Malad parishioners help couple walk down the aisle

Till debt do us part: Malad parishioners help couple walk down the aisle

Pay For Wedding Cake, Bride’s Gown & Feast; Move Inspires Others To Opt For Minimal Celebrations
Mumbai: A giddy Sailesh and Anjana exchanged vows at St Jude Church in Malad on October 29, eight years after they had met and fallen in love, surrounded by strangers they had just met but who were giving their all to help the young couple have their dream wedding.

Sailesh, 28, an office-bearer and Anjana, 27 a flight attendant, wanted their big day to be special, memorable and perfect. But the price tag attached to big fat weddings thwarted their desire, and they decided to forego a formal ceremony.
“Expenses for weddings like the ones we’ve attended seem nothing less than Rs 10 lakh —venue, food, cake, clothesbut we did not have that kind of savings,” says Sailesh. “So we abandoned our dream of having a wedding reception,” adds Anjana, when they told Fr Warner D’Souza (priest incharge of St Jude Church, Malad East) they wanted a “simple nuptial on any convenient day”.

But Fr D’Souza had something more in store for them. Almost 500 parishioners indulged in a rare celebration—a community feast combined with putting their heads and hearts together—pooling resources and talent to get Sailesh and Anjana married.

If the nuptial was presided over by the Auxiliary Bishop of Bombay, Fr Barthol Barretto, parishioners took on self-styled roles. If one paid for 30 of the bridal party’s guests, another baked the cake. If someone sewed the bridal entourage’s clothes, another the buttonholes and the bridal bouquet. The parish youth steered the evening of dinner and rounds of Hokey Pokey or the Chicken Dance.

Steered by Fr D’Souza, it was the church’s first attempt to help cash-strapped Christians opt for a “debt-free wedding” as an alternative to getting trapped in the vortex of elaborate weddings and frittering away hard-earned money in a moment, which not only got an entire community involved but is inspiring more couples to walk down the aisle.

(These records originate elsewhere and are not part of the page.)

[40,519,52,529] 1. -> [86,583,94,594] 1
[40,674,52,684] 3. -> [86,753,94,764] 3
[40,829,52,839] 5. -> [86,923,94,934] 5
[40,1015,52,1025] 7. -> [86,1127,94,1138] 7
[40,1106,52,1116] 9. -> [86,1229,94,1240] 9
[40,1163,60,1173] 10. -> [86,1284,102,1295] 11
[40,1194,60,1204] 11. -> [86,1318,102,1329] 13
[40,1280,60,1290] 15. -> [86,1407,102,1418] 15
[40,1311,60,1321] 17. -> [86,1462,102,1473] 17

“It was tremendously meaningful as I’ve been preaching about the need to scale down weddings,” said Fr D’Souza, reflecting on the challenge of helping parishioners deal with debts. “We’re the smallest parish in Bombay. Out of 880 parishioners, 70% live in the workers’ colony and slums. For a parish that isn’t very affluent, marriage is increasingly turning into an impossible dream. There are couples who have had their first child and still have not paid off their wedding debt. Pressure to conform is tremendous, leading young couples into a whirlpool of debt in the first few years of married life,” he rues. But that Sunday, the parish seemed to have smashed that glass ceiling.

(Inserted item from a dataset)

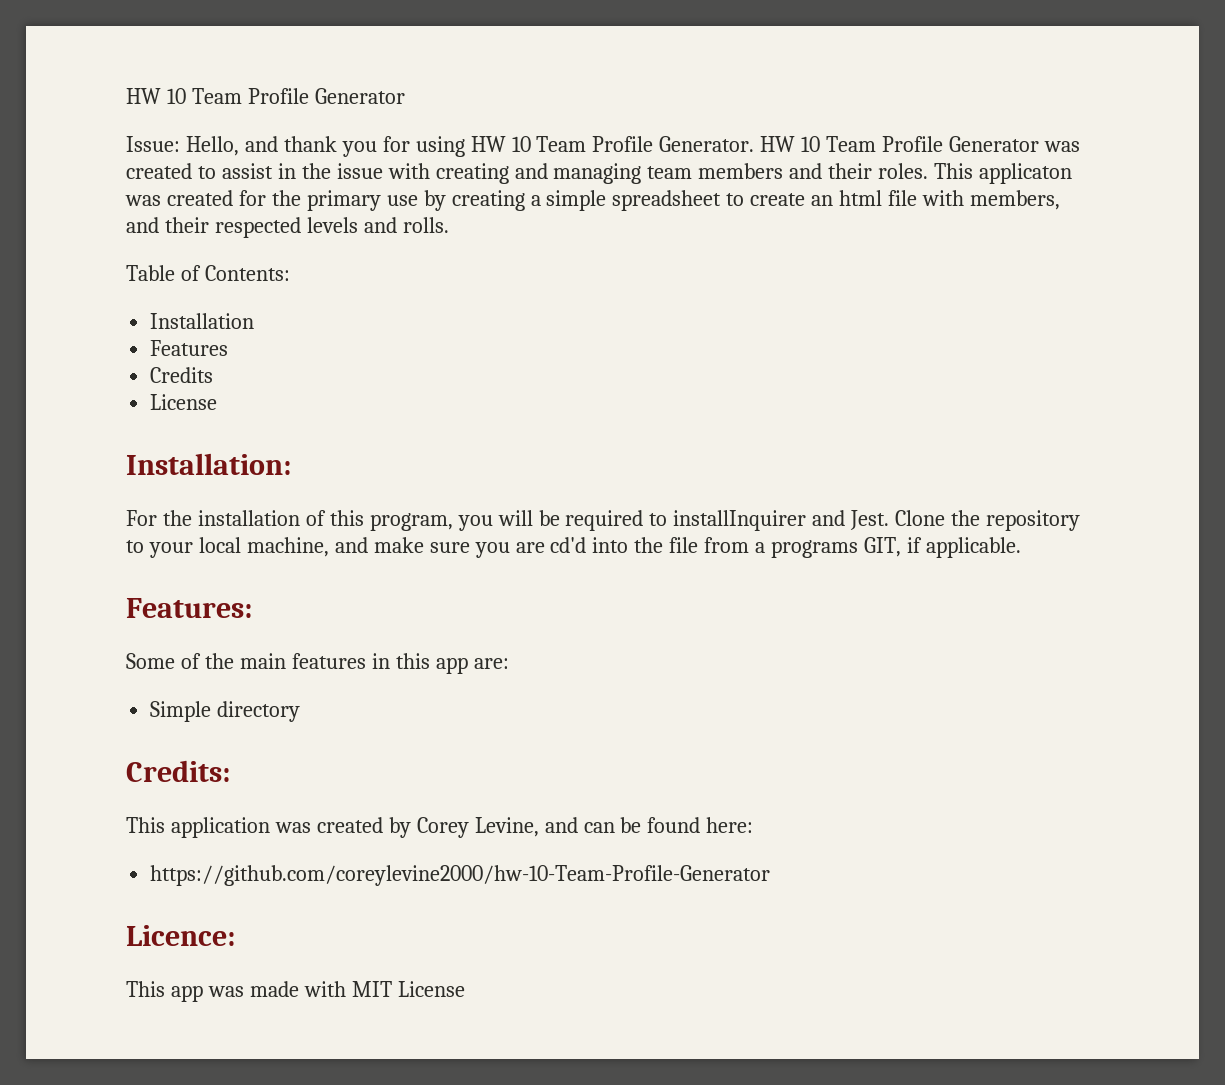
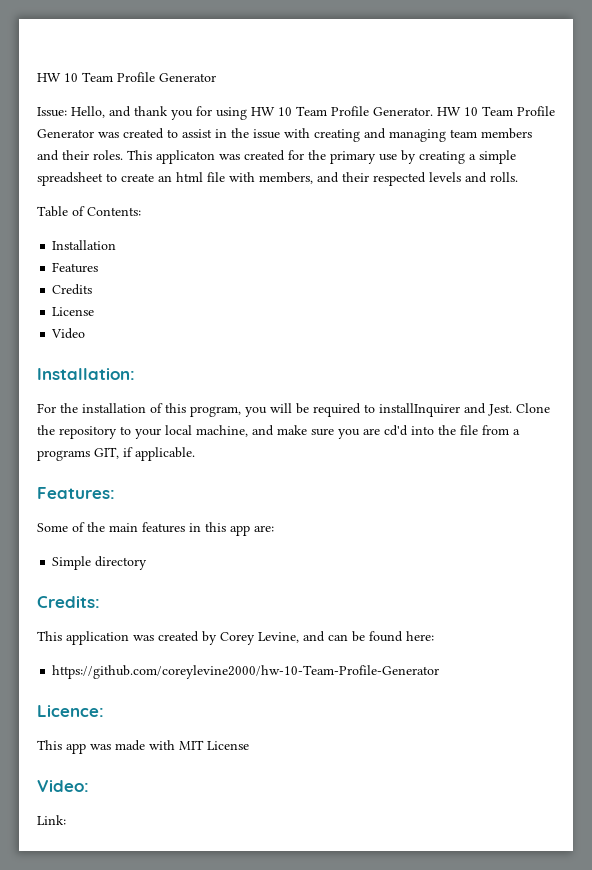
(218, 402) none -> [51,328,86,339] // Video
(465, 989) none -> [37,780,89,792] [37,815,66,825] // Video: // Link:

Fr D’Souza proposed the plan at a parish council meeting a month ago. “Without batting an eyelid everyone agreed. By the time the meeting ended, a WhatsApp group, ‘Sailesh’s Wedding’, was abuzz. Around 15 people came forward with a wedding gown for Anjana. In fact, I had to clamp down on the excitement a bit as the idea was a minimal wedding!” laughs Fr D’Souza. “People opened out their hearts to give them a positive footing.”

When Fr D’Souza blogged about the wedding, it clocked in over 6,000 likes and shares, followed by a stream of messages pleading that the church take a stronger stance on trimming down weddings. “This is something that needed to be addressed for a long time. I hope many more follow suit,” reacted a reader, while another wrote: “If the Archdiocese spearheads and advocates this, it will become normal and no one will look down on this.”

There have been mass weddings in the community but Sailesh and Anjana’s decision to do away with an extravaganza which brought the community closer, seems to have changed the narrative. “Many people are feeling empowered and expressing their desire for a minimal wedding. There’s no more shame,” says Fr D’Souza. Over the past week, Sailesh has been receiving messages from friends and acquaintances expressing their wish to follow suit.

One of them is John Fernandes, a jewellery-maker from Malad’s Kurar village, who after five years of trying to save close to Rs 2 lakh for his wedding, felt struck down by the thought: “I have never seen that much money in my life. How can I exhaust all of it at once?”

John’s wait, along with that of many other couples, will soon be over with the church willing to walk them down the aisle. “For those who struggle to eke out a living, it’s time for us to condemn extravagant wedding celebrations as a social evil. You can’t deprive one of the joy of their wedding and the parish will do what it can to help a couple. We may not have the bishop around every time, but it takes very little to make a celebration memorable,” says Fr D’Souza.

John is next in line for a debt-free wedding in December. “All the money I was to spend in one day, I can put into a fixed deposit. No more tension, apart from arriving at the altar on time,” he beams.